> **Kutipan**:
○ ○ ○ ○ ○
Saya memang belum membaca Lara Tawa Nusantara, tapi saya membaca beberapa resensi tentangnya. Dalam beberapa resensi yang saya baca, saya menemukan beberapa cerita yang sama dengan cerita yang ada di Indonesia dari Pinggir. Misalnya, tentang Suku Dayak di Kalimantan—yang mendapat stigma menakutkan dari orang Barat macam Carl Bock bahwa suku-suku yang mendiami pedalaman Kalimantan dan hidup di tepi sungai-sungai lebar itu pemenggal kepala.
Atau kisah tentang Kusasi, sosok orangutan yang pernah merangkul aktris Hollywood papan atas, Julia Roberts, di Camp Leakey di pedalaman Kalimantan Tengah dalam esai “Pertarungan Terakhir”. Juga mungkin, dalam Lara Tawa Nusantara, ada beberapa tulisan yang pernah diterbitkan di DestinAsia Indonesia—dalam versi yang lebih pendek, tentu saja.
Buku Indonesia dari Pinggir dibagi menjadi dua bab. Bab pertama berisi delapan esai; dan bab kedua berisi tujuh esai. Bab satu diberi tajuk “Membelakangi Timur”; sedangkan bab dua judul “Di Tengah Pusaran Angin” disematkan. Saya tak paham maksud penulis memberi judul demikian, tapi saya menduga bahwa itu berkaitan dengan isi tulisan di masing-masing bab. Misalnya, “Membelakangi Timur” karena isi tulisannya memang menyangkut perihal wilayah Timur Indonesia.
○ ○ ○ ○ ○
> **Tugas yang Dikerjakan**:
a) Bisakah Anda mengutip dari resensi buku Indonesia dari Pinggir di atas seluruh bagian mulai dari "Atau kisah tentang" sampai ke "pendek, tentu saja.", tanpa mengubah satu kata pun?
b) Bisakah Anda melanjutkan resensi buku Indonesia dari Pinggir di atas, dimulai tepat setelah kalimat terakhirnya?

> **Data Tercatat**:
○ ○ ○ ○ ○
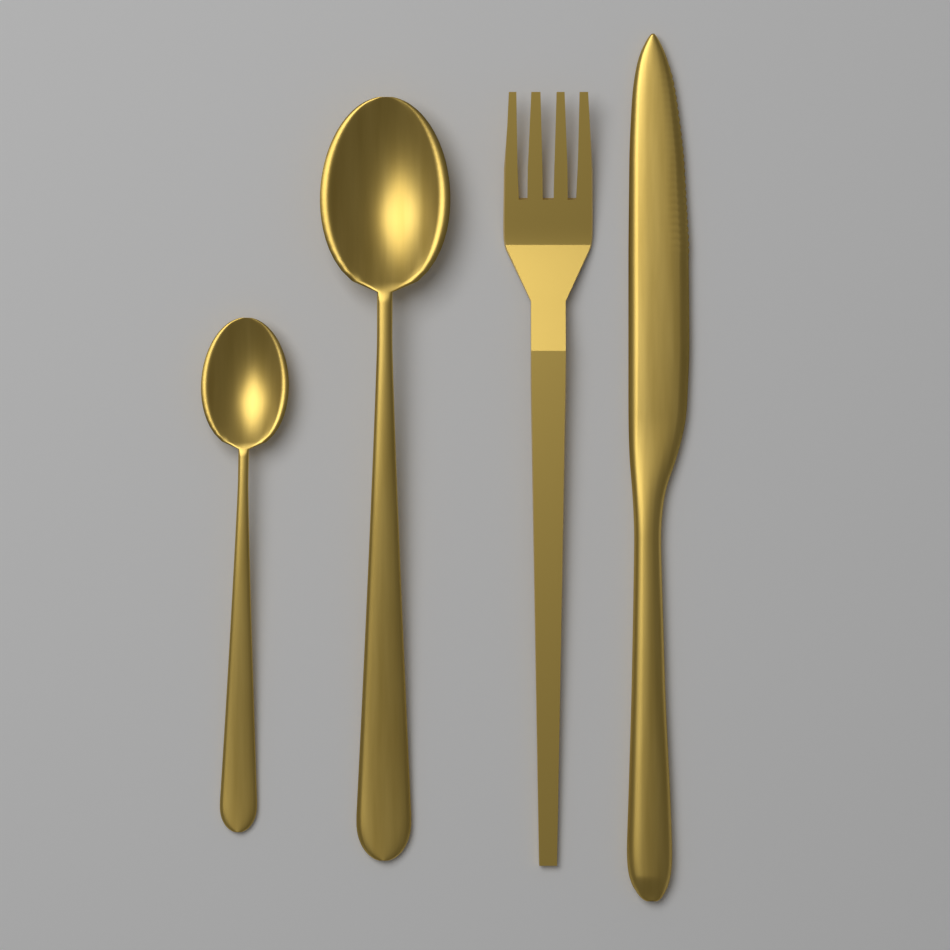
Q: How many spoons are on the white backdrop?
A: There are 2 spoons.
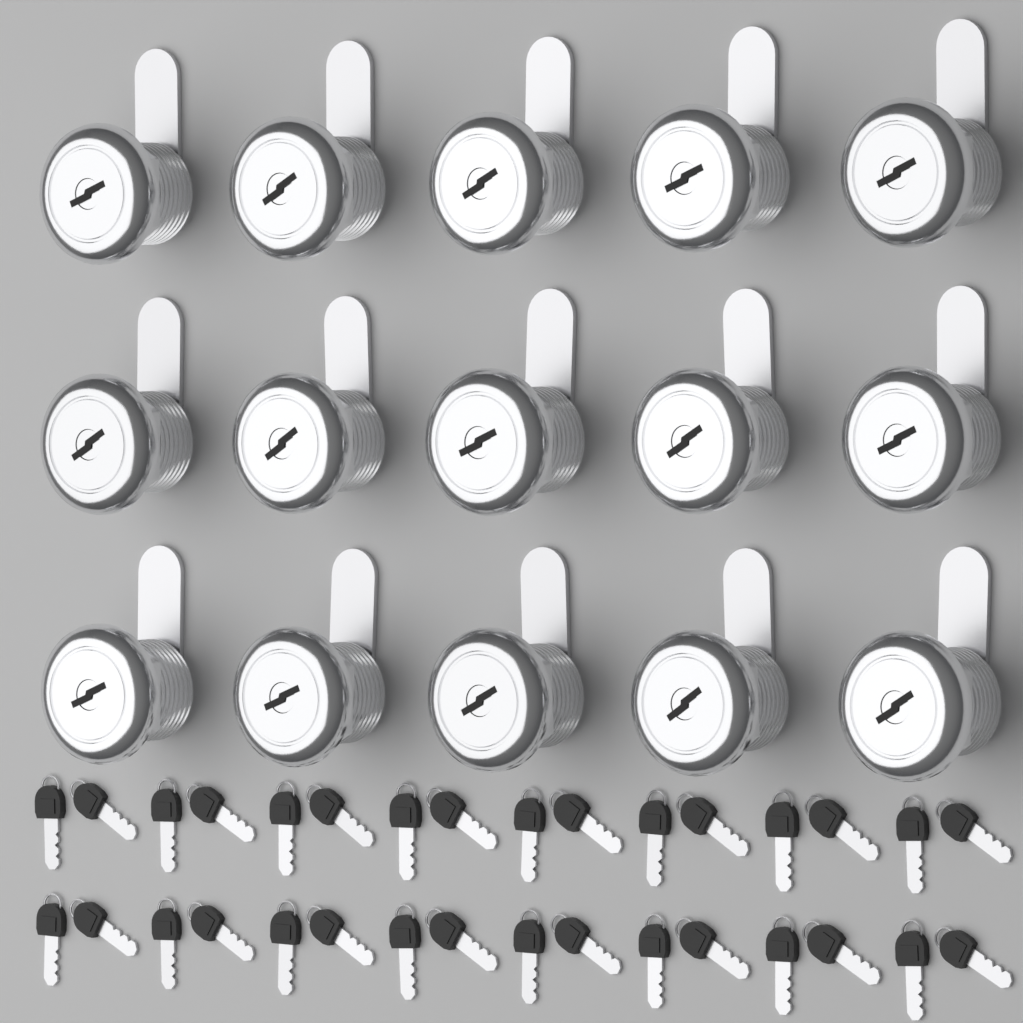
○ ○ ○ ○ ○
> **Kumpulan Jawaban**:
a)
Atau kisah tentang Kusasi, sosok orangutan yang pernah merangkul aktris Hollywood papan atas, Julia Roberts, di Camp Leakey di pedalaman Kalimantan Tengah dalam esai “Pertarungan Terakhir”. Juga mungkin, dalam Lara Tawa Nusantara, ada beberapa tulisan yang pernah diterbitkan di DestinAsia Indonesia—dalam versi yang lebih pendek, tentu saja.

b)
Namun, terlepas dari soal-soal di atas, buku ini bagi saya adalah teropong lain yang memperlihatkan kepada kita betapa banyak tempat—menjambret bahasa yang sering Fatris gunakan—yang seperti tak tergambar dalam peta, bahkan Google saja tidak mampu menerangkannya, karena saking tak berartinya bagi kita.
Dalam buku ini, banyak nama tempat yang asing dan terdengar aneh di telinga, seperti Kobror—pulau yang teronggok di tengah kungkungan Laut Aru (Arafura), kata Fatris, Dobo, Mamasa, dan nama-nama manusia yang terdengar tak kalah anehnya. Misalnya dalam esai “Tarian Kematian” yang membahas tentang Suku Dayak Tomun di Kalimantan, Anda akan menemukan lelaki yang bernama Kakap, Mesin, Ponten, Yamaha, Arab… “Orang-orang di sini tidak pernah pusing mencari nama untuk anaknya,” kata Kakap, sebagaimana dituliskan Fatris dalam esai tersebut.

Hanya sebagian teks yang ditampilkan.